Empfehlungen zur Stabilisierung der GKV-Finanzen
Am 30. März legte die FinanzKommission Gesundheit in Berlin 66 Empfehlungen vor, die eine kurzfristige Stabilisierung der Finanzen der gesetzlichen Krankenversicherung (GKV) anstreben. AOK-Chef Johannes Bauernfeind analysiert die Vorschläge positiv, warnt jedoch vor den möglichen Folgen der geplanten Abschaffung der beitragsfreien Mitversicherung für Ehepartner.
Defizit und notwendige Ausgabenpolitik
Bauernfeind hebt hervor, dass die GKV-Ausgaben außer Kontrolle geraten seien, was im kommenden Jahr zu einem Defizit von 15,3 Milliarden Euro führen könnte. Bis 2030 wird ein Defizit von 40,4 Milliarden Euro prognostiziert. „Die Rückkehr zu einer einnahmenorientierten Ausgabenpolitik ist dringend notwendig, um die Symptome nur mit kurzfristigen Sparmaßnahmen zu bekämpfen“ sagt er.

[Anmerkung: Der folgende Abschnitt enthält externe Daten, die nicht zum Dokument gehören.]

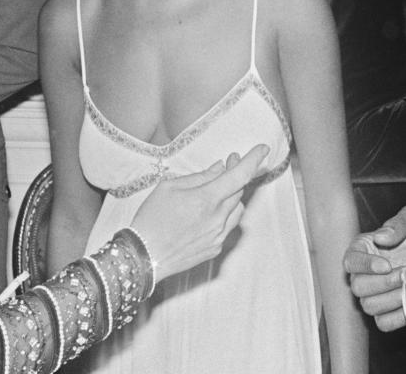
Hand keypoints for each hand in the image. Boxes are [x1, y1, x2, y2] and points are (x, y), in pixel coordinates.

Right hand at [131, 144, 268, 281]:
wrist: (143, 257)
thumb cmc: (151, 219)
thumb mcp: (169, 187)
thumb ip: (199, 177)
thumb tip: (220, 167)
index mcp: (206, 200)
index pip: (240, 175)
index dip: (253, 159)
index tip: (262, 149)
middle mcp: (217, 219)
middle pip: (239, 190)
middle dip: (236, 173)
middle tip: (228, 163)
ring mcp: (218, 236)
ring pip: (237, 209)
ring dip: (232, 195)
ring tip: (217, 189)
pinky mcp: (215, 249)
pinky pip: (228, 227)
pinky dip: (224, 214)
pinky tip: (208, 212)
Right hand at [343, 204, 405, 330]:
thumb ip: (399, 223)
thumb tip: (381, 236)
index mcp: (365, 248)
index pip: (350, 260)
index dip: (364, 265)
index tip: (386, 265)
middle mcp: (366, 273)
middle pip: (358, 286)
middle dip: (383, 283)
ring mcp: (376, 294)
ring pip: (369, 306)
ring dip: (392, 300)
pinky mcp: (390, 311)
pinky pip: (383, 323)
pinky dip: (398, 317)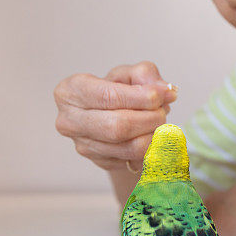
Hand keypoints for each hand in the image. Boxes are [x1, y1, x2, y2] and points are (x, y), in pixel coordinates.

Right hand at [53, 61, 176, 171]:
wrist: (111, 115)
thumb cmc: (116, 90)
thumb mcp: (128, 73)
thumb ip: (145, 74)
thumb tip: (165, 91)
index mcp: (70, 92)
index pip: (108, 97)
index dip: (140, 97)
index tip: (161, 95)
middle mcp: (70, 121)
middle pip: (118, 126)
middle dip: (149, 119)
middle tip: (164, 111)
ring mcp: (83, 145)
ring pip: (129, 147)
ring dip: (154, 134)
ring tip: (160, 121)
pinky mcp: (100, 162)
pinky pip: (135, 160)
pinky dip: (151, 148)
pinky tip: (151, 134)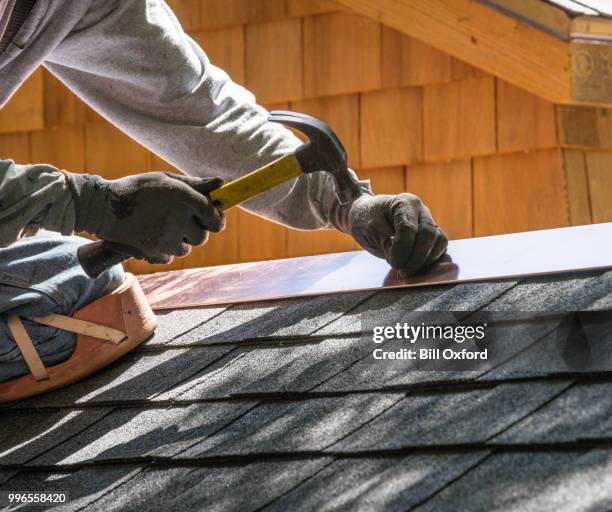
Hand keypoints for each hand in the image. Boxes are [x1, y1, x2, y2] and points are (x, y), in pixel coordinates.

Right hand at [69, 172, 223, 263]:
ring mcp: (166, 238)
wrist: (103, 207)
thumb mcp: (166, 180)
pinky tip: (152, 235)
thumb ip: (195, 184)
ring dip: (180, 240)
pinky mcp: (154, 251)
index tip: (212, 218)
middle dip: (195, 230)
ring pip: (186, 248)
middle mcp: (178, 219)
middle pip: (202, 237)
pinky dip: (165, 249)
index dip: (216, 219)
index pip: (214, 217)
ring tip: (162, 225)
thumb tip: (221, 184)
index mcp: (183, 198)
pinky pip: (170, 256)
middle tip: (181, 221)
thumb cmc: (138, 189)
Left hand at [342, 193, 447, 275]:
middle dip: (417, 258)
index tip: (395, 264)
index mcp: (404, 202)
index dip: (403, 250)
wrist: (364, 215)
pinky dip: (430, 259)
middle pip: (429, 234)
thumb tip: (404, 263)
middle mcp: (420, 209)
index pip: (409, 228)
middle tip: (403, 272)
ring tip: (408, 270)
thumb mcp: (370, 231)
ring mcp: (428, 221)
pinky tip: (416, 267)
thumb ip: (387, 245)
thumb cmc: (364, 220)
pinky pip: (440, 247)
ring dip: (425, 260)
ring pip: (439, 241)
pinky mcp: (431, 234)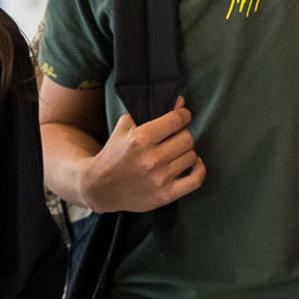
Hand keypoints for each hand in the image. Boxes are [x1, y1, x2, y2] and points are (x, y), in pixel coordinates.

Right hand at [83, 98, 205, 212]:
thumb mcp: (124, 127)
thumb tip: (179, 102)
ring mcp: (160, 178)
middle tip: (177, 135)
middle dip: (184, 133)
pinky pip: (195, 180)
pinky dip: (199, 170)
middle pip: (187, 138)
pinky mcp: (166, 195)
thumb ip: (148, 112)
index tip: (183, 115)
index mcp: (140, 139)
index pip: (176, 120)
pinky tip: (195, 163)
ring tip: (177, 151)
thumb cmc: (114, 154)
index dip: (183, 114)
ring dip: (187, 151)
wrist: (99, 187)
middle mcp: (152, 158)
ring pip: (192, 156)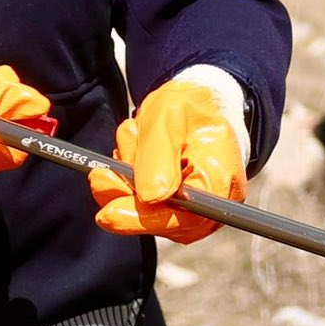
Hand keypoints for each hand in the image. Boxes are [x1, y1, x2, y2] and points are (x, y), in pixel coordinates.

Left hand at [90, 75, 244, 240]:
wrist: (199, 105)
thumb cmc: (189, 107)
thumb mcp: (168, 117)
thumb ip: (159, 157)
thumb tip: (151, 198)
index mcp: (221, 180)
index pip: (184, 217)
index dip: (143, 218)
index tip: (107, 213)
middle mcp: (213, 205)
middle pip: (161, 220)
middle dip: (126, 192)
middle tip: (103, 170)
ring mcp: (194, 211)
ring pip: (145, 212)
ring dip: (127, 178)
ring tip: (134, 137)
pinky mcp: (175, 210)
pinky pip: (141, 206)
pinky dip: (128, 180)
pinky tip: (136, 153)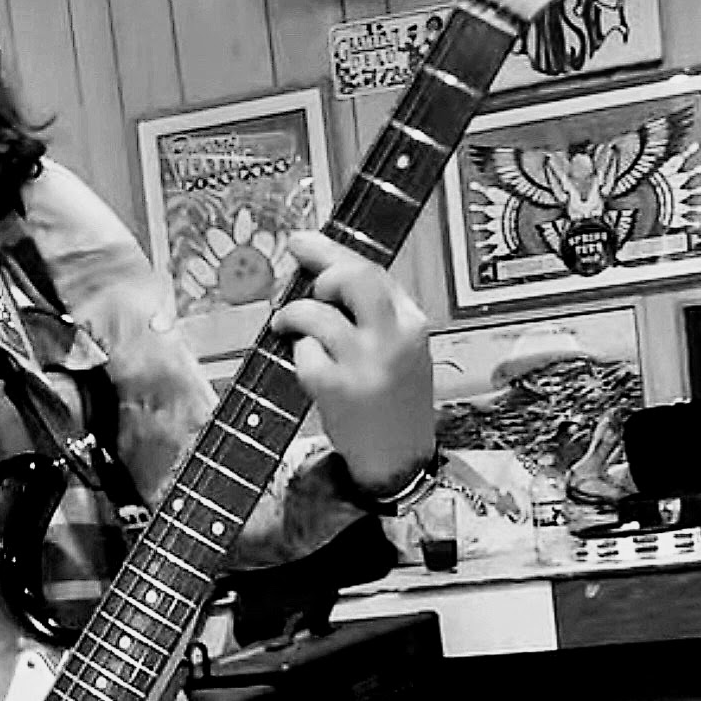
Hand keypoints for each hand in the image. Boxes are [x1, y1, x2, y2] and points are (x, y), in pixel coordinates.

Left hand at [271, 230, 434, 492]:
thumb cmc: (393, 399)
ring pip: (318, 314)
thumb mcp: (399, 348)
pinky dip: (300, 355)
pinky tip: (309, 367)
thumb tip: (322, 272)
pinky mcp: (339, 389)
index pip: (372, 272)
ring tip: (288, 327)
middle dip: (320, 270)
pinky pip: (306, 353)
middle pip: (353, 279)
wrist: (400, 458)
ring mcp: (366, 364)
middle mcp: (393, 338)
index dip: (331, 253)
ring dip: (294, 315)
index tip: (302, 243)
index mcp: (411, 322)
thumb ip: (371, 313)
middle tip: (304, 286)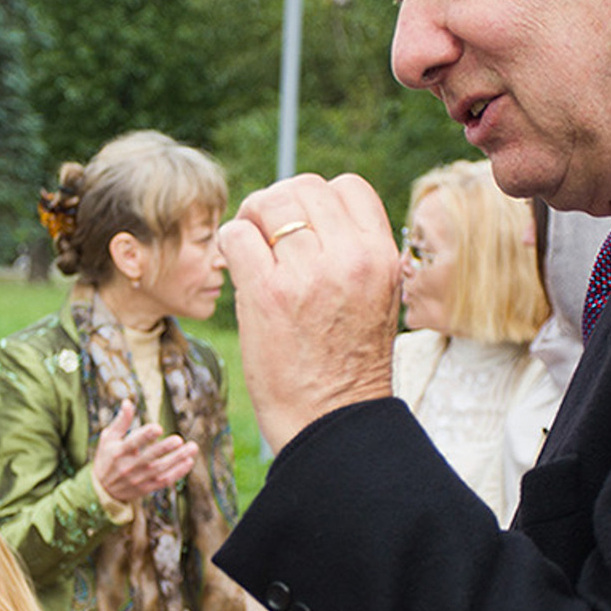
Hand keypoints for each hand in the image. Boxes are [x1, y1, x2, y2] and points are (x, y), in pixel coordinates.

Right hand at [90, 402, 196, 501]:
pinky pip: (165, 481)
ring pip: (161, 469)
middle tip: (179, 439)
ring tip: (192, 447)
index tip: (158, 427)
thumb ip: (121, 421)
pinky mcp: (146, 488)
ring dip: (178, 459)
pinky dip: (178, 472)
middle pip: (149, 457)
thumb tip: (128, 402)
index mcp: (118, 452)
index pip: (132, 443)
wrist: (103, 490)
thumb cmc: (107, 458)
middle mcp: (128, 466)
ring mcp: (139, 479)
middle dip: (165, 448)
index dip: (145, 435)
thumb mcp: (108, 438)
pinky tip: (188, 461)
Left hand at [218, 175, 397, 449]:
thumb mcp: (374, 299)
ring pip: (267, 203)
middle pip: (303, 188)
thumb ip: (352, 254)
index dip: (318, 201)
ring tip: (251, 251)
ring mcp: (307, 275)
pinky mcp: (266, 293)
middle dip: (278, 205)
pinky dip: (229, 245)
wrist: (332, 423)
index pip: (347, 187)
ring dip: (250, 220)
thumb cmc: (348, 366)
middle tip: (266, 237)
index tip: (303, 229)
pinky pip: (236, 235)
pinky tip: (236, 270)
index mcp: (381, 257)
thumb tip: (309, 216)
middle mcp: (350, 258)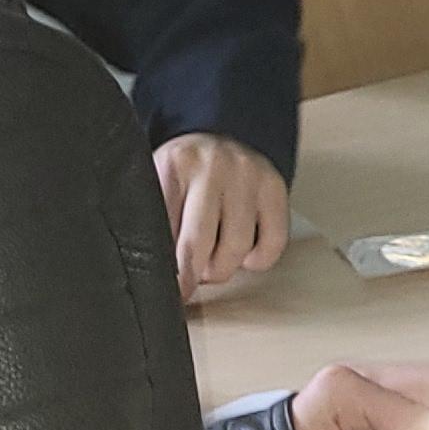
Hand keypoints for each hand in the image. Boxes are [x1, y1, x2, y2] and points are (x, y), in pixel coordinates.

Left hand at [158, 134, 290, 296]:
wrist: (218, 138)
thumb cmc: (183, 173)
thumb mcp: (156, 185)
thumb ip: (153, 222)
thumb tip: (156, 277)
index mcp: (173, 165)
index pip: (163, 230)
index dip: (162, 269)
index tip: (166, 290)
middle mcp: (212, 166)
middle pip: (197, 244)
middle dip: (190, 275)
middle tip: (186, 286)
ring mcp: (247, 175)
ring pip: (236, 248)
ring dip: (222, 268)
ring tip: (211, 261)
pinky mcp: (275, 187)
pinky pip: (272, 243)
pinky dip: (257, 259)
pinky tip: (244, 251)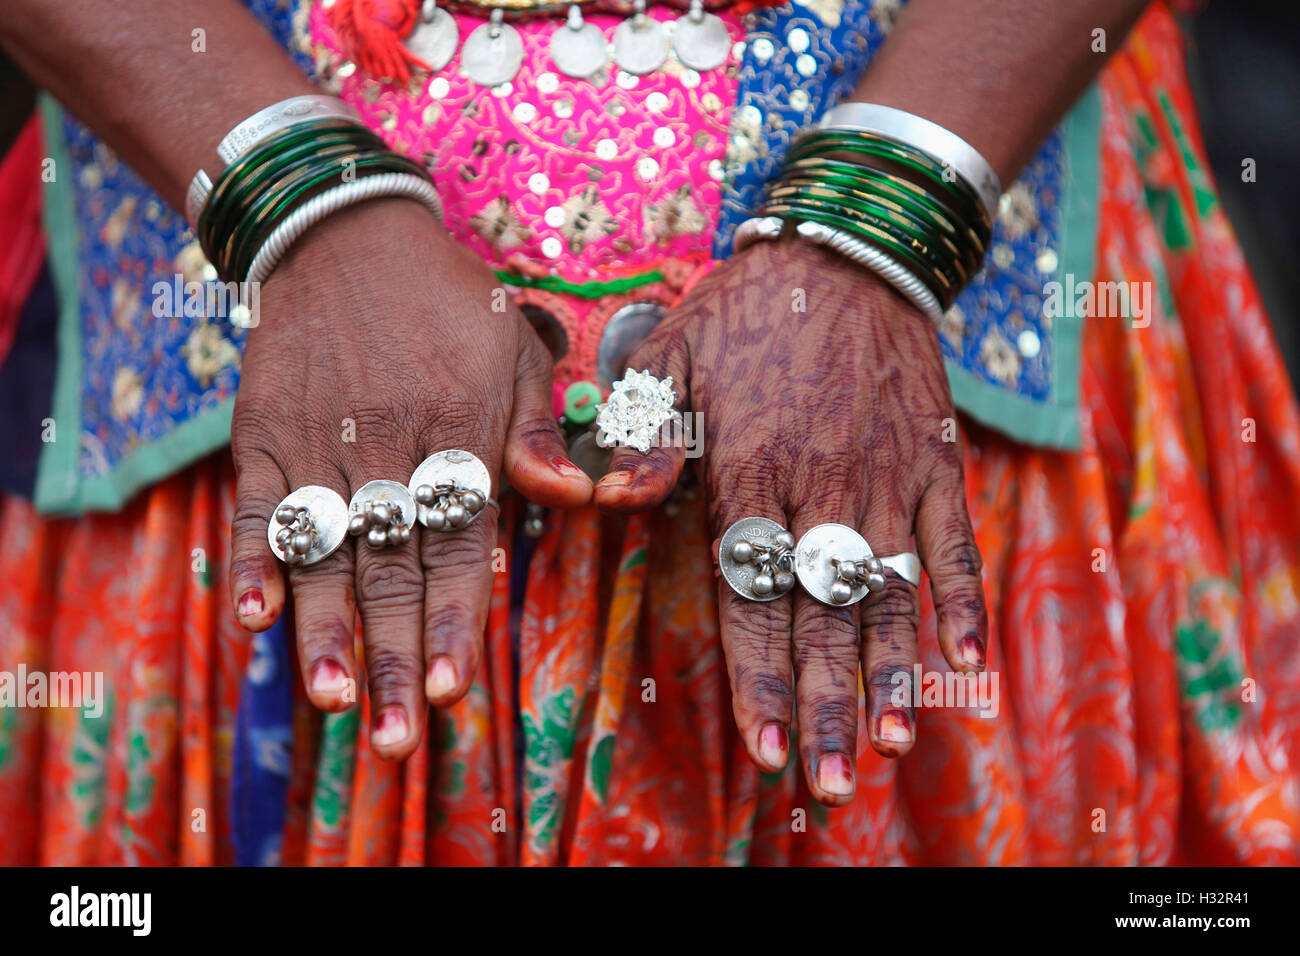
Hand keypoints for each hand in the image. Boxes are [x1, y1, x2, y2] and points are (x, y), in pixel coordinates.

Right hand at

Präventionsoffensive als Schlüssel zur Gesundheitsreform
Ein weiterer positiver Punkt in den Empfehlungen ist die geplante Präventionsoffensive. Bauernfeind fordert, das Gesundheitswesen weiter in Richtung Vorsorge zu entwickeln. Bewegung und gesunde Ernährung könnten viele Krankheiten verhindern, dennoch werde der langfristige Nutzen von Prävention in der Gesundheitspolitik oftmals unterschätzt. Die Einführung höherer Steuern auf Tabak, Alkohol und zuckerhaltige Getränke sieht er als Schritt in die richtige Richtung.
Die Erhöhung des Herstellerabschlags für Arzneimittel hält er ebenfalls für überfällig. Dennoch bleibt die Senkung der Mehrwertsteuer auf Arzneimittel ein verpasstes Ziel der Kommission. Diese Maßnahme hätte den Zugang zu notwendigen Medikamenten für viele Patienten erleichtern können.
In Bezug auf die angepeilte Abschaffung der beitragsfreien Mitversicherung von Ehepartnern ist Bauernfeind jedoch sehr skeptisch. Diese Familienversicherung sei ein zentrales Element des Solidarprinzips der gesetzlichen Krankenversicherung und könnte Haushalte mit geringeren Einkommen stark belasten. Es ist daher an der Politik, die positiven Vorschläge der Kommission zügig und wirkungsvoll umzusetzen.